NJU SecLab: Home

The System and Software Security Laboratory is a research group led by Professor Bing Mao and affiliated with the School of Computer Science at Nanjing University, exploring multiple respects in software security. Our core research areas include:

Reverse Engineering: Locate vulnerabilities with precision through binary analysis, crash log/core dump analysis, and dynamic taint analysis.

Vulnerability Detection: Advance fuzzing strategies (black/grey-box), symbolic execution with constraint solving, and LLM-assisted techniques to enhance vulnerability detection and path depth across targets.

Compiler Security: Identify security risks introduced during compiler optimization/transformation. Develop validation techniques (e.g., differential testing, path-coverage test generation) to ensure trustworthiness.

AI for Security Analysis: Explore AI (deep learning, large language models) to learn program behavior patterns and augment security analysis tasks.
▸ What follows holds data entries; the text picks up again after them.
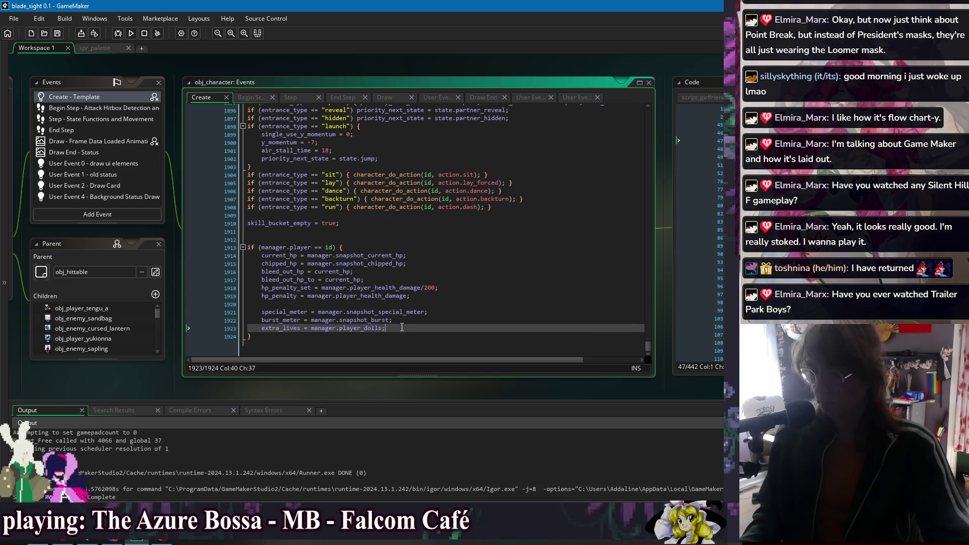
{"action": "key", "text": "F5"}
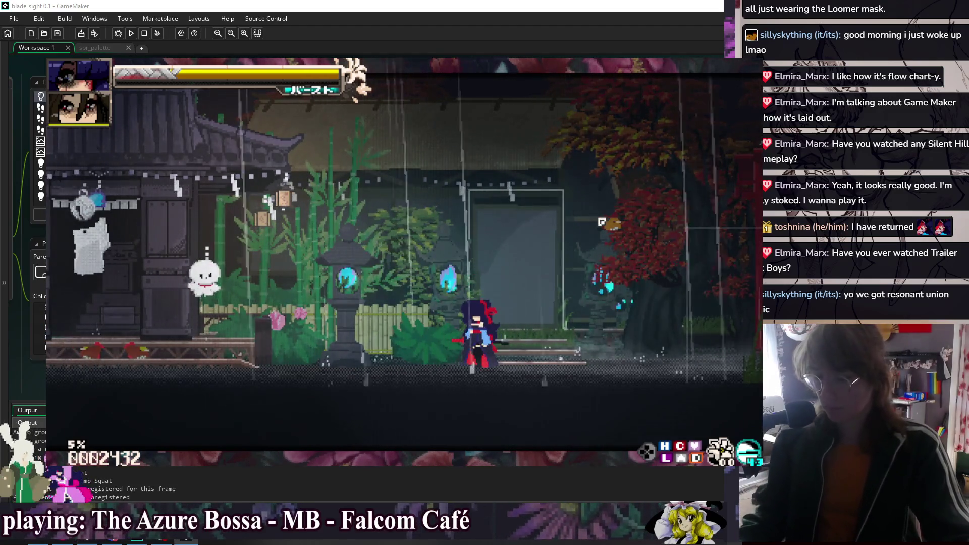
{"action": "key", "text": "Escape"}
{"action": "key", "text": "Down"}
{"action": "key", "text": "Return"}
{"action": "key", "text": "Escape"}
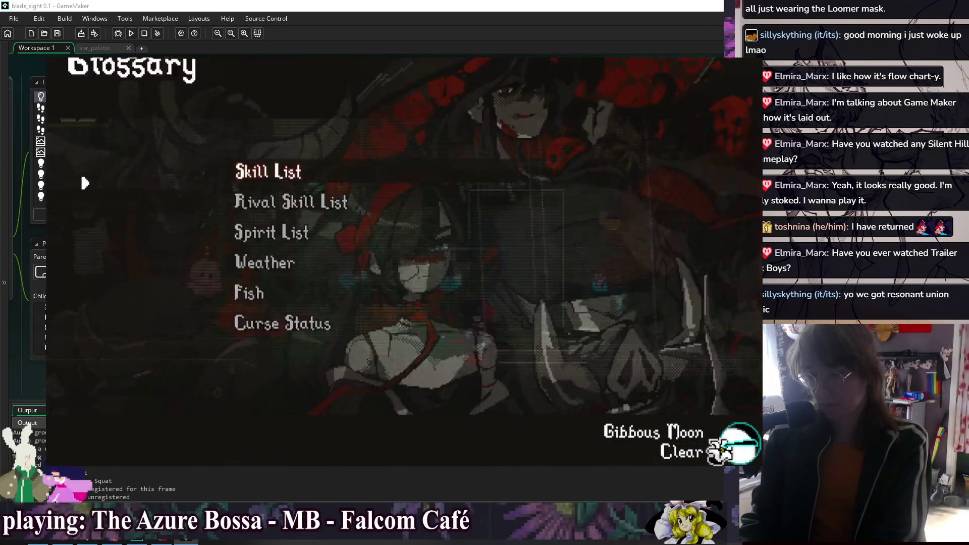
{"action": "key", "text": "Return"}
{"action": "key", "text": "Down"}
{"action": "key", "text": "Down"}
{"action": "key", "text": "Up"}
{"action": "key", "text": "Down"}
{"action": "key", "text": "Return"}
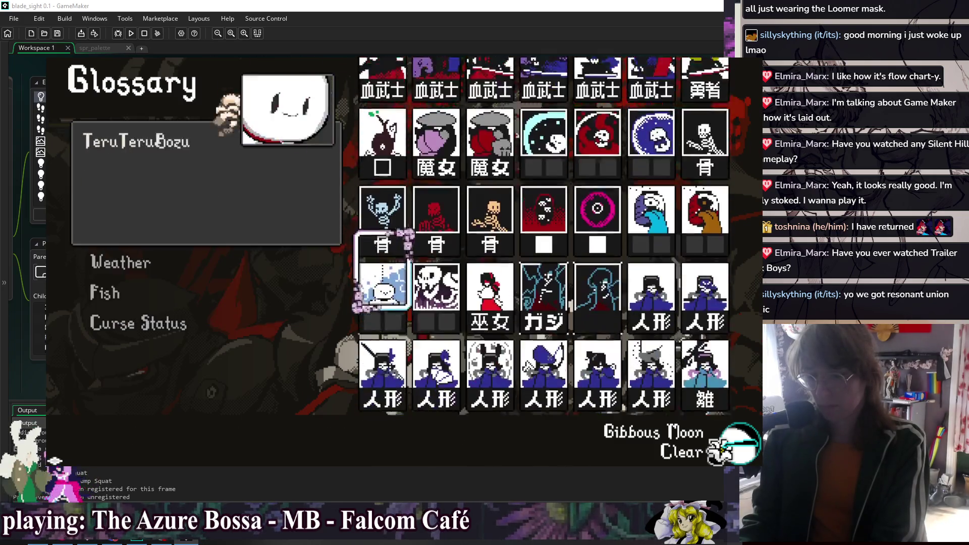
{"action": "key", "text": "Escape"}
{"action": "key", "text": "Escape"}
{"action": "key", "text": "Down"}
{"action": "key", "text": "Return"}
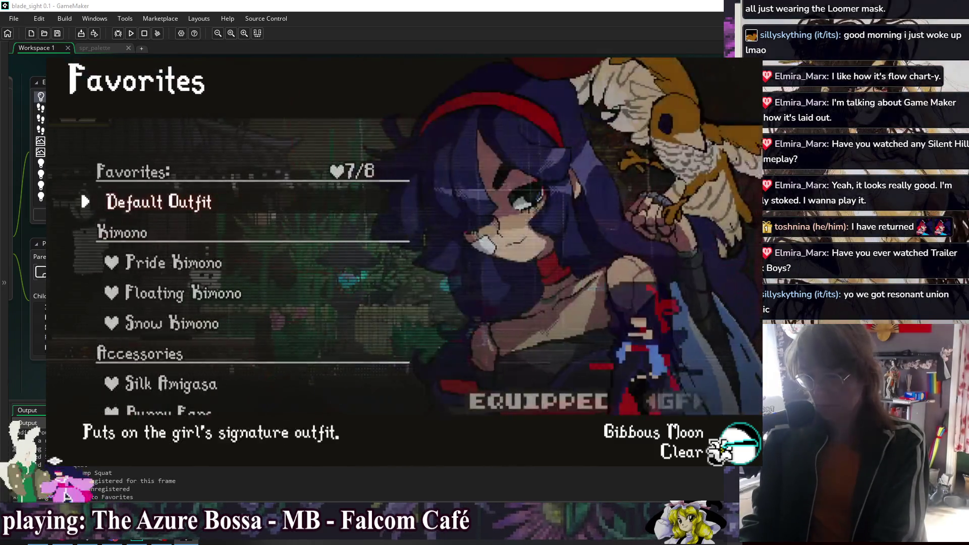
{"action": "key", "text": "Escape"}
{"action": "key", "text": "Escape"}
{"action": "key", "text": "F1"}
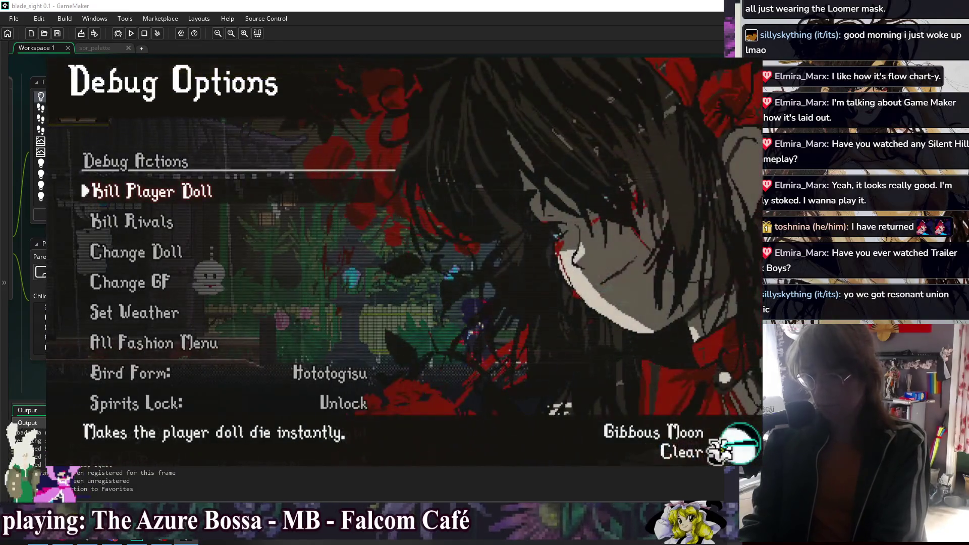
{"action": "key", "text": "Escape"}
{"action": "key", "text": "Right"}
{"action": "key", "text": "z"}
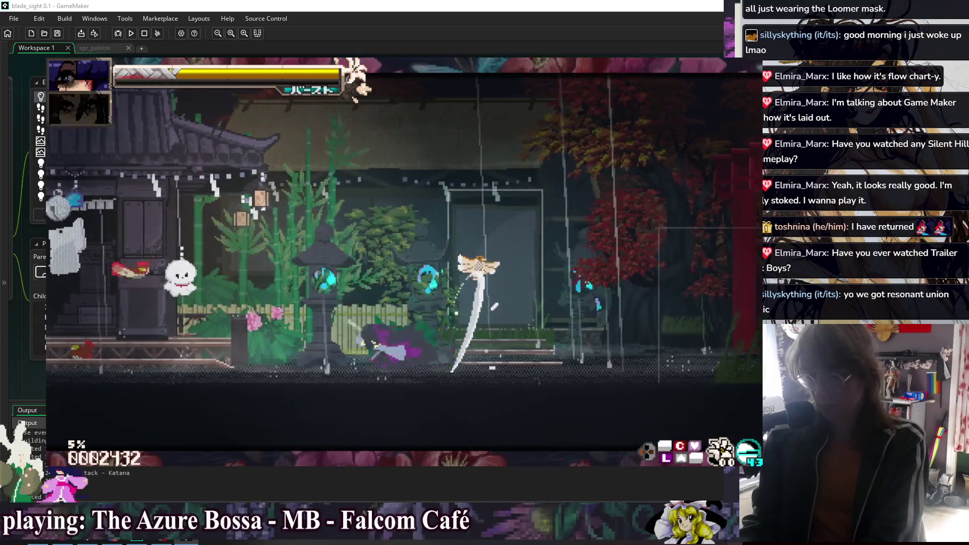
{"action": "key", "text": "Right"}
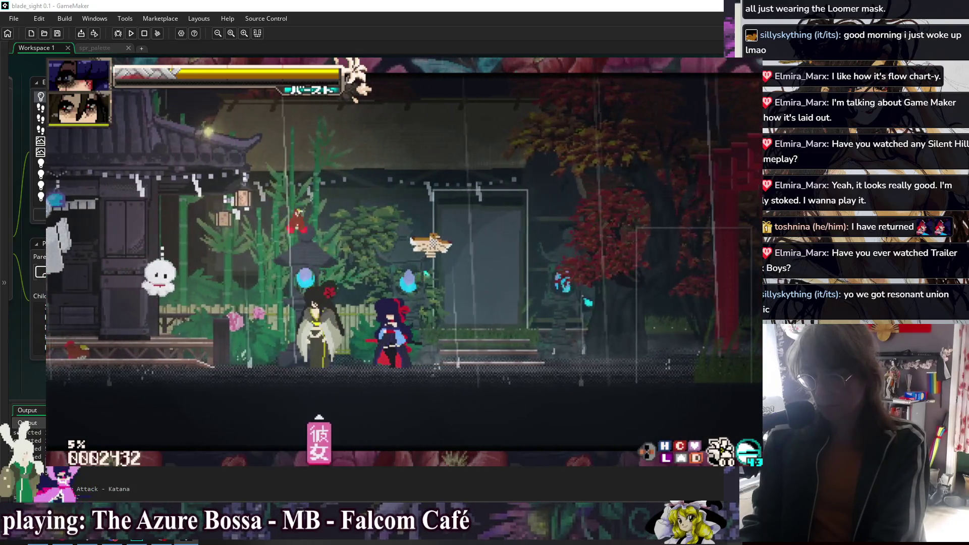
{"action": "key", "text": "z"}
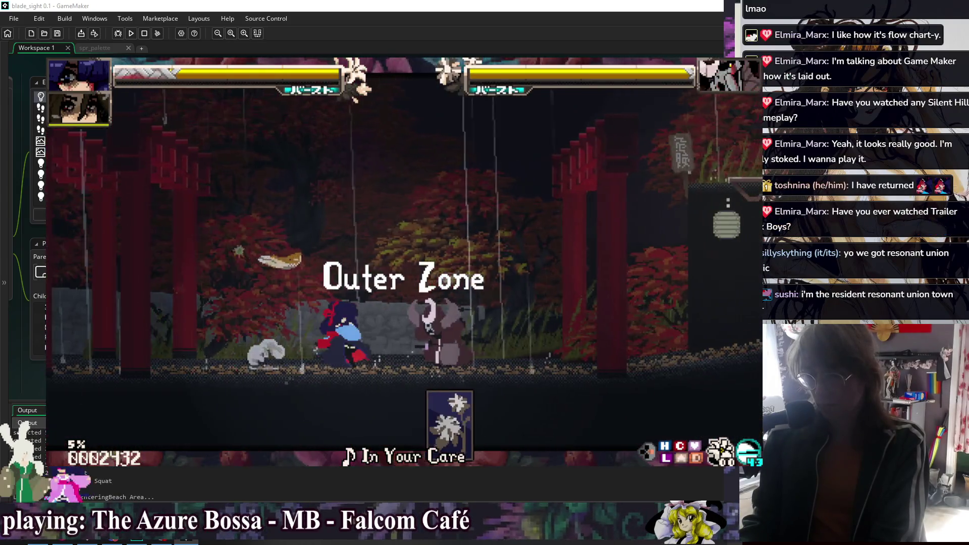
{"action": "key", "text": "z"}
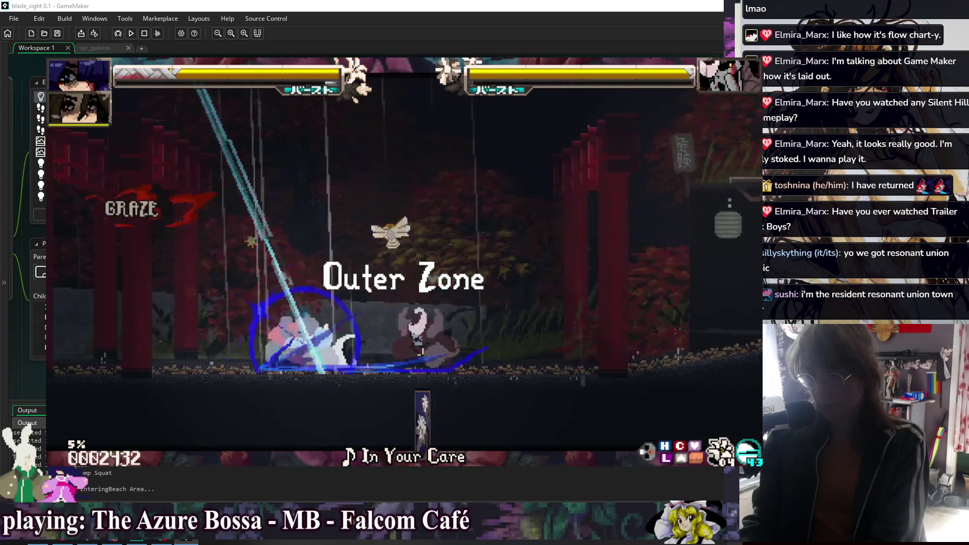
{"action": "key", "text": "Left"}
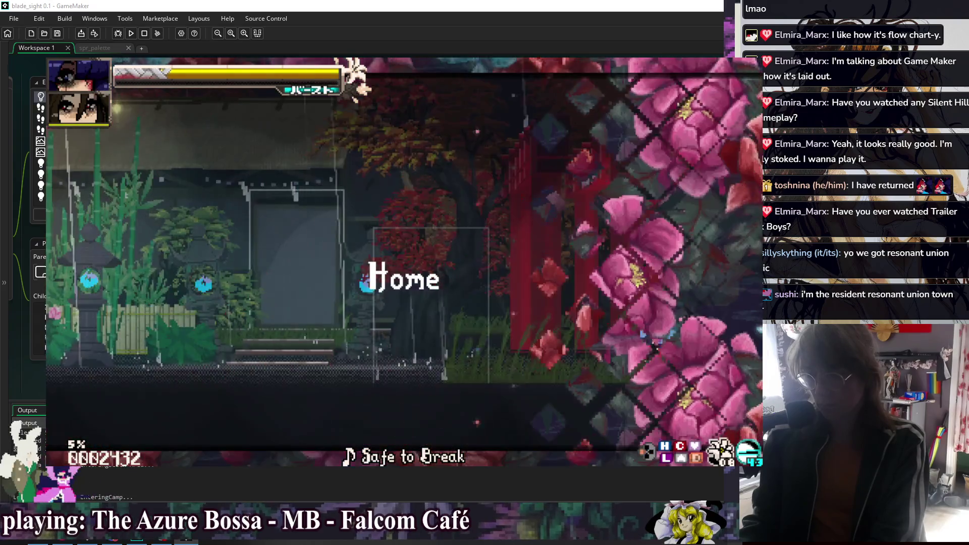
{"action": "key", "text": "Escape"}
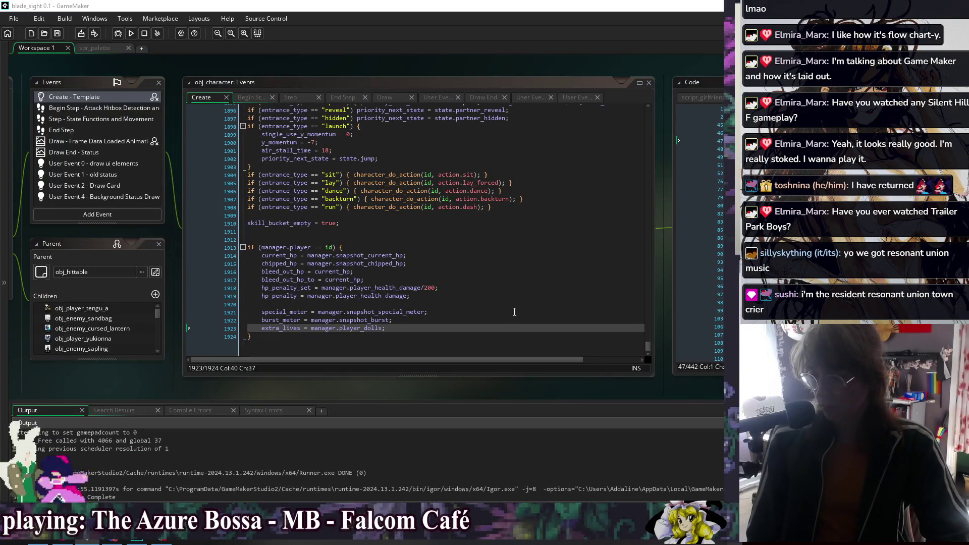
Step: Duplicate the hp_penalty_set line into hp_penalty = manager.player_health_damage; and save
{"action": "left_click", "coordinate": [461, 290]}
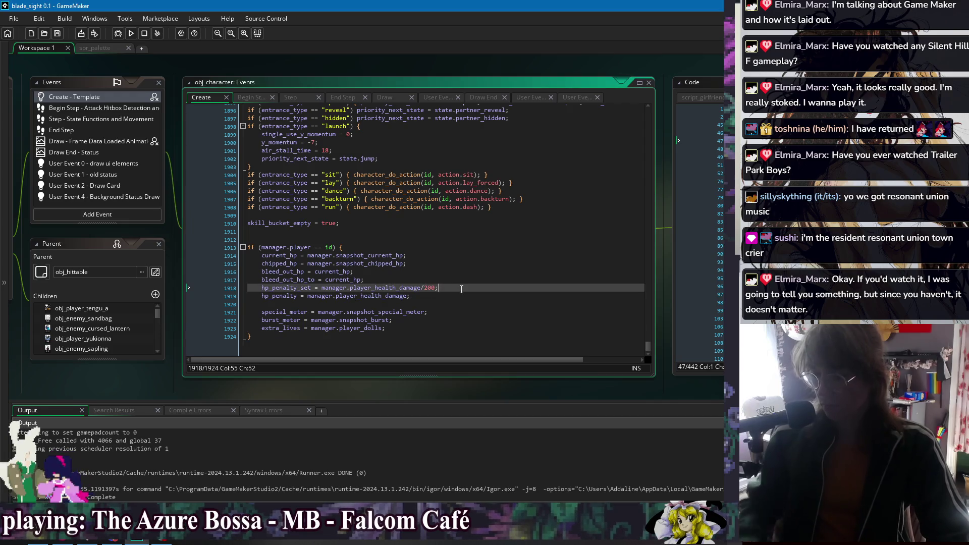
{"action": "key", "text": "ctrl+d"}
{"action": "type", "text": "_to"}
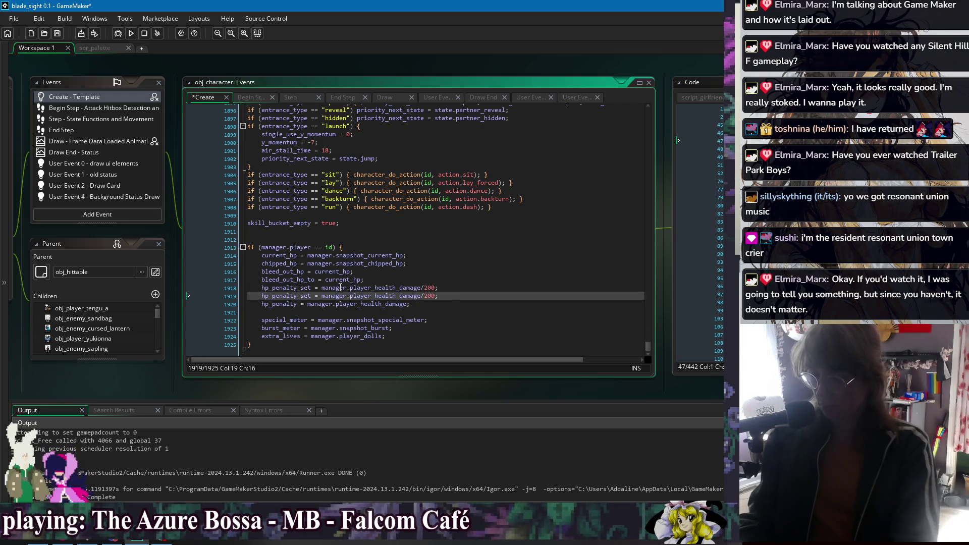
{"action": "key", "text": "BackSpace"}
Our research is consistently published at top-tier conferences including S&P, USENIX Security, ISSTA, and ICSE.

Graduates pursue careers at leading companies (e.g., Huawei, Alibaba, NetEase) and academic institutions (e.g., HUST, SEU) worldwide.

We cordially invite motivated Master's and Ph.D. candidates passionate about software security to join us in exploring the boundaries of system security!

Research

Reverse Engineering

Explore new techniques in reverse engineering to help security research.

Software Security

This research is about to find ways to protect software and make it more secure.

Vulnerability mining

This project is about to explore techiniques to find vulnerabilities in software automatically,including fuzzing, symbolic execution and so on.

Deep learning assisted program analysis

Deep learning is a powerful tool to overcome the awkward situation of extracting endless rules from real world. We propose some novel approach in program analysis.